WORK TO COMPLETE: Images embedded in the records are excluded; print everything else exactly as given.

________

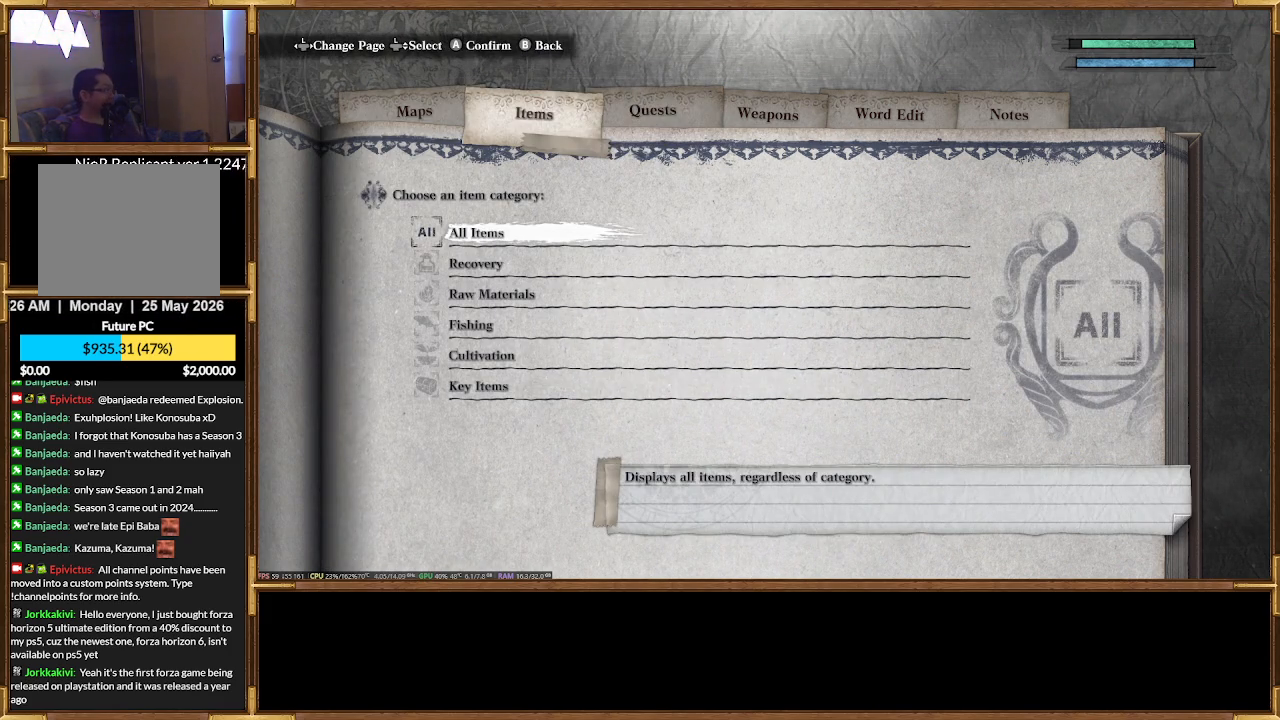
{"buttons": []}
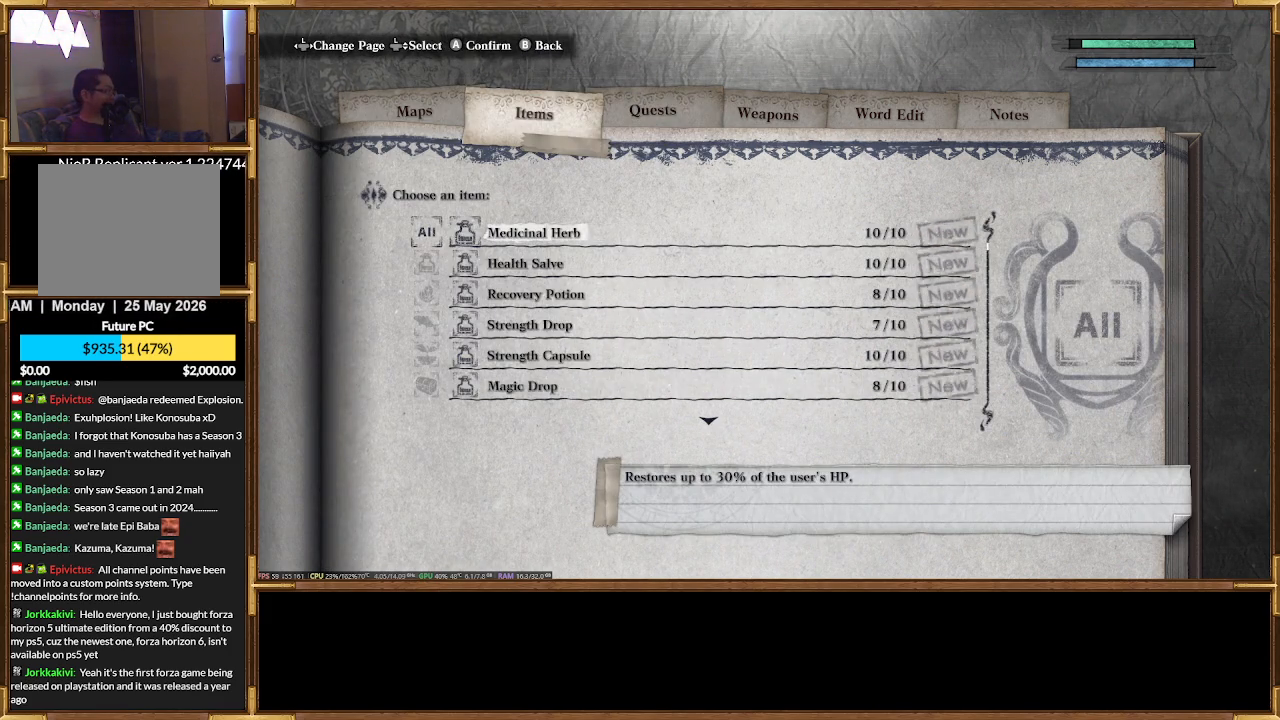
{"buttons": ["DPAD_UP"], "events": [[500, "DPAD_UP", "down"]]}
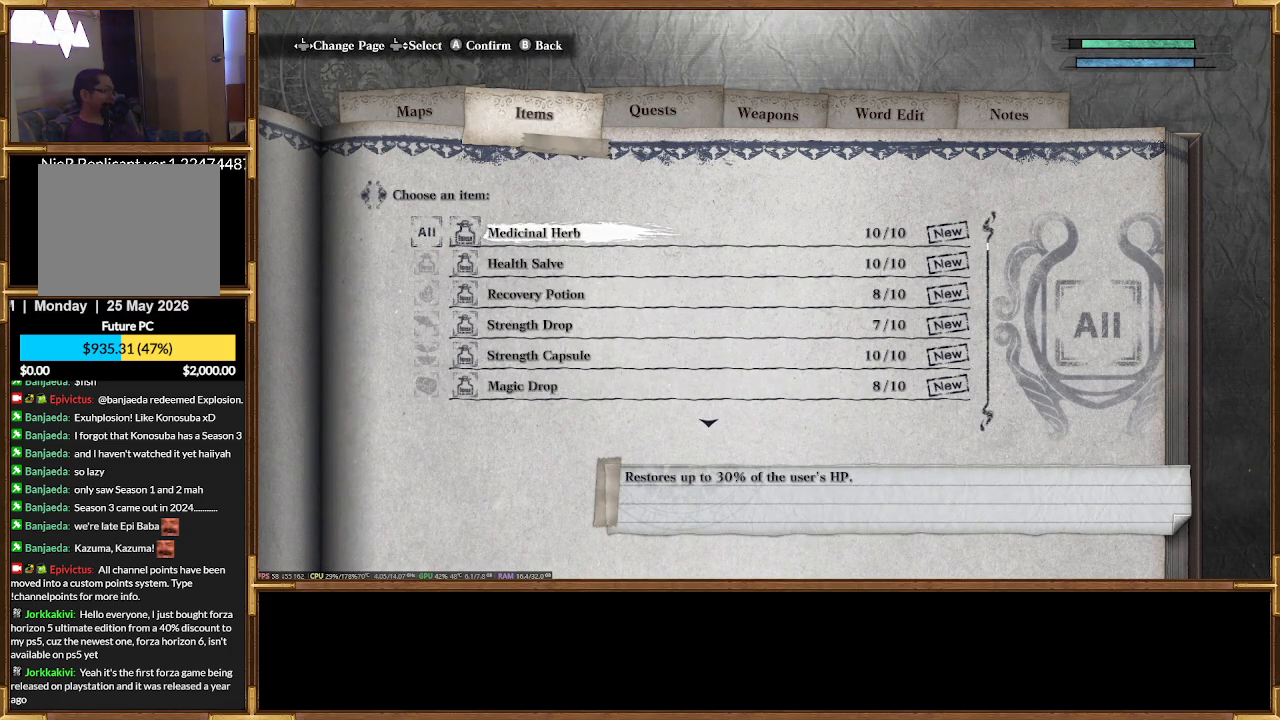
{"buttons": ["DPAD_UP"], "events": [[133, "DPAD_UP", "up"], [467, "DPAD_UP", "down"]]}
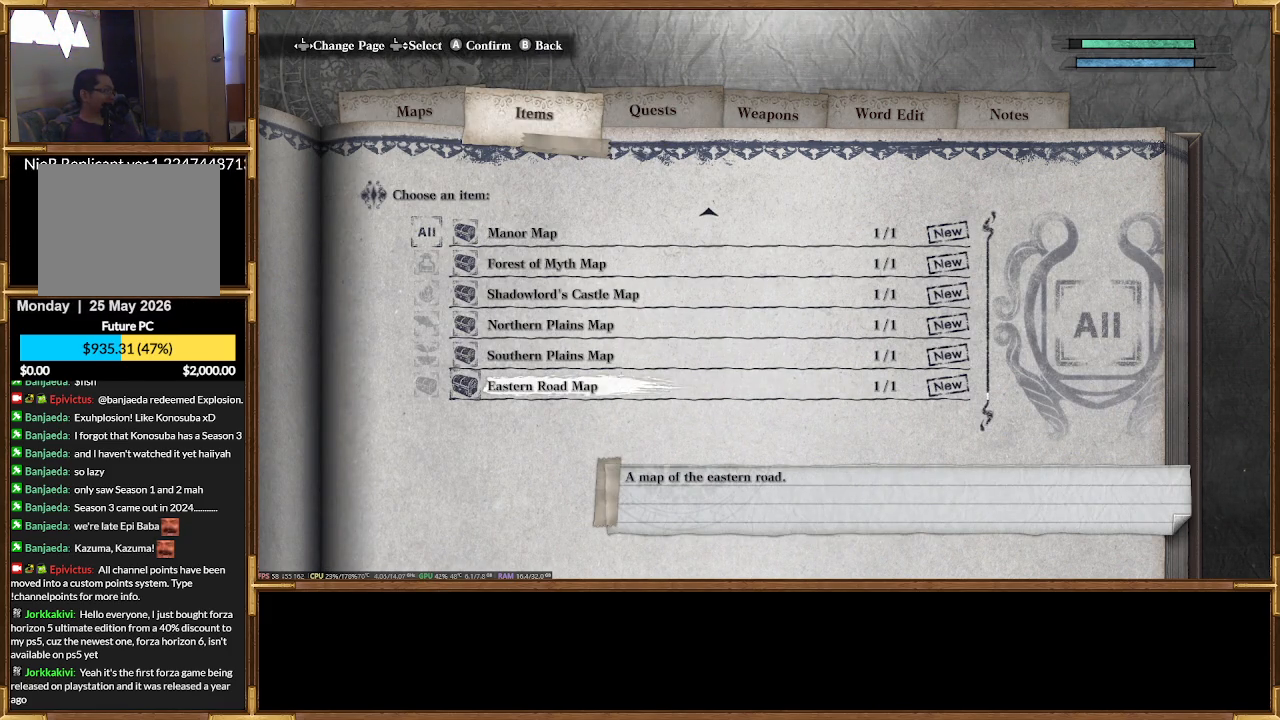
{"buttons": ["DPAD_DOWN"], "events": [[67, "DPAD_UP", "up"], [167, "DPAD_UP", "down"], [300, "DPAD_UP", "up"], [500, "DPAD_DOWN", "down"]]}
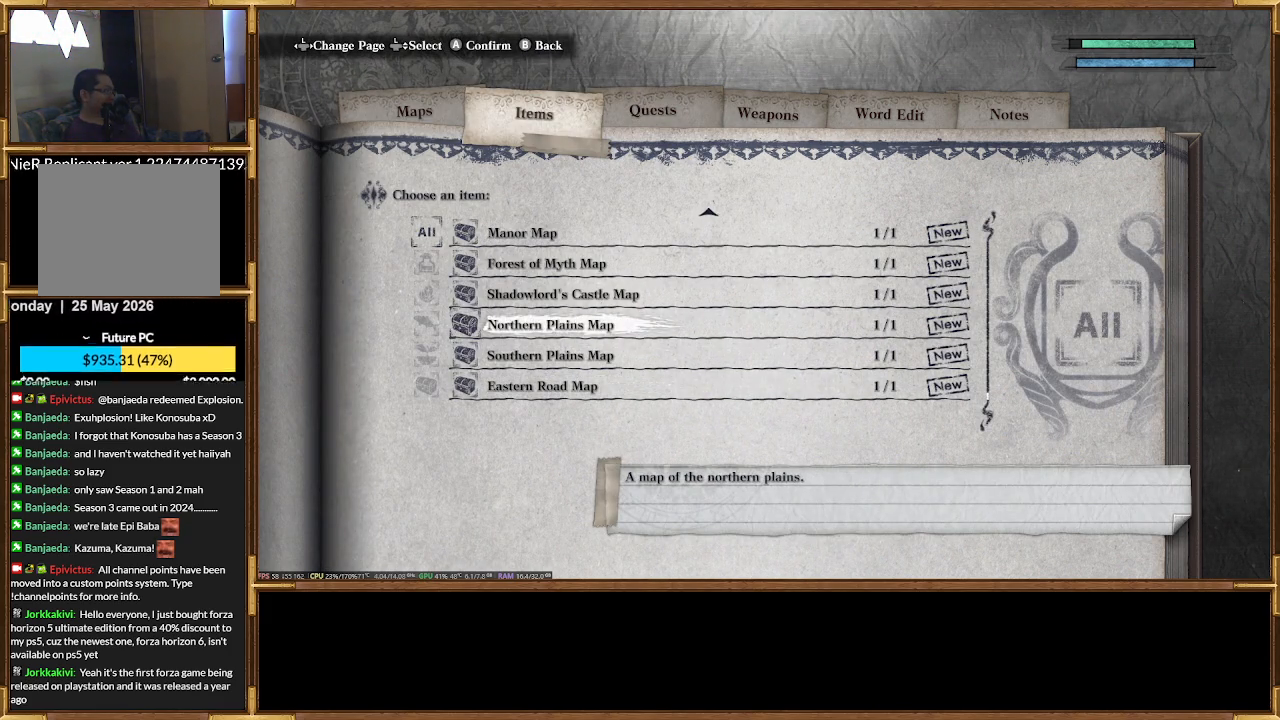
{"buttons": ["DPAD_DOWN"], "events": [[400, "DPAD_DOWN", "up"], [467, "DPAD_DOWN", "down"]]}
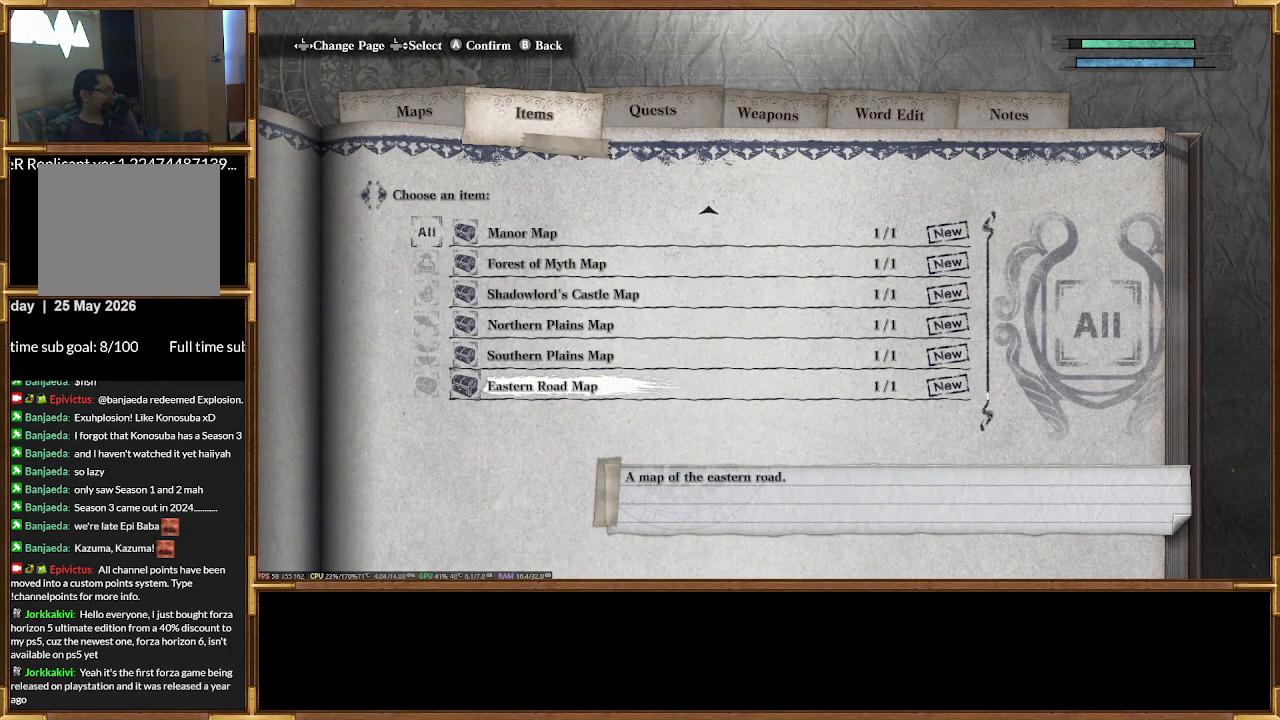
{"buttons": ["DPAD_DOWN"], "events": []}
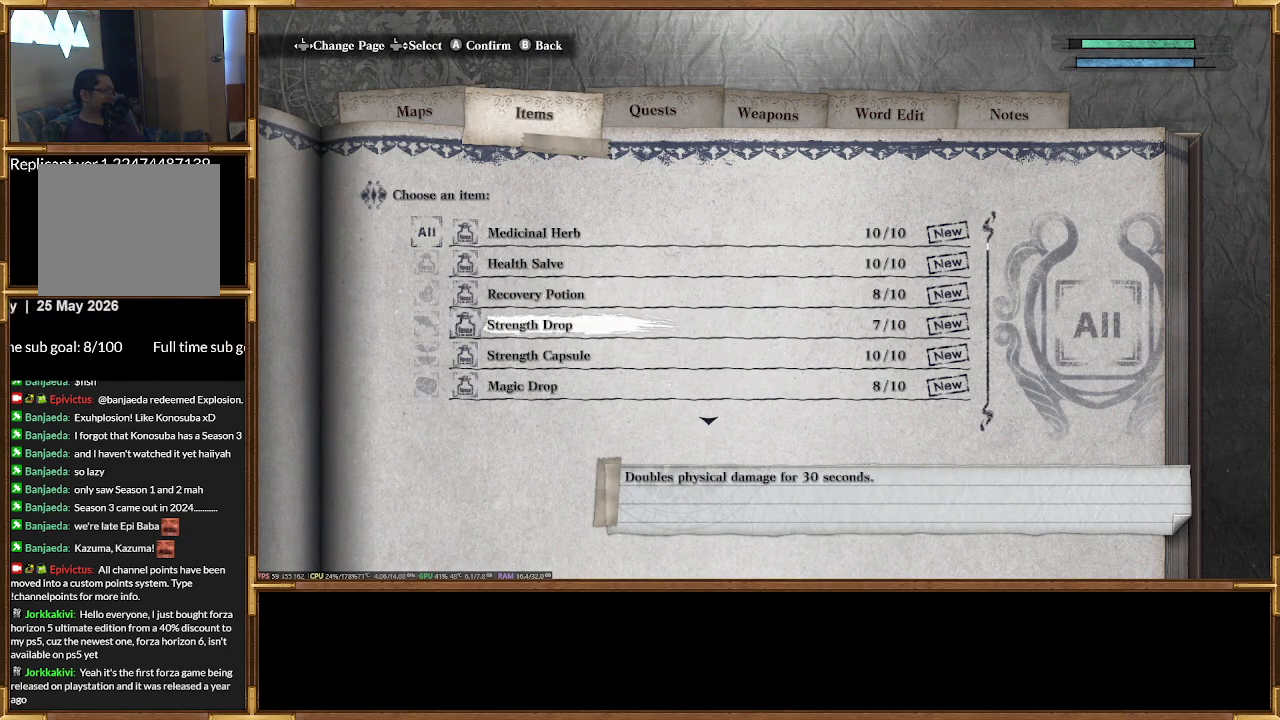
{"buttons": ["DPAD_DOWN"], "events": []}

________

SOLUTION FOR THIS TASK:
{"buttons": []}
{"buttons": ["DPAD_UP"], "events": [[500, "DPAD_UP", "down"]]}
{"buttons": ["DPAD_UP"], "events": [[133, "DPAD_UP", "up"], [467, "DPAD_UP", "down"]]}
{"buttons": ["DPAD_DOWN"], "events": [[67, "DPAD_UP", "up"], [167, "DPAD_UP", "down"], [300, "DPAD_UP", "up"], [500, "DPAD_DOWN", "down"]]}
{"buttons": ["DPAD_DOWN"], "events": [[400, "DPAD_DOWN", "up"], [467, "DPAD_DOWN", "down"]]}
{"buttons": ["DPAD_DOWN"], "events": []}
{"buttons": ["DPAD_DOWN"], "events": []}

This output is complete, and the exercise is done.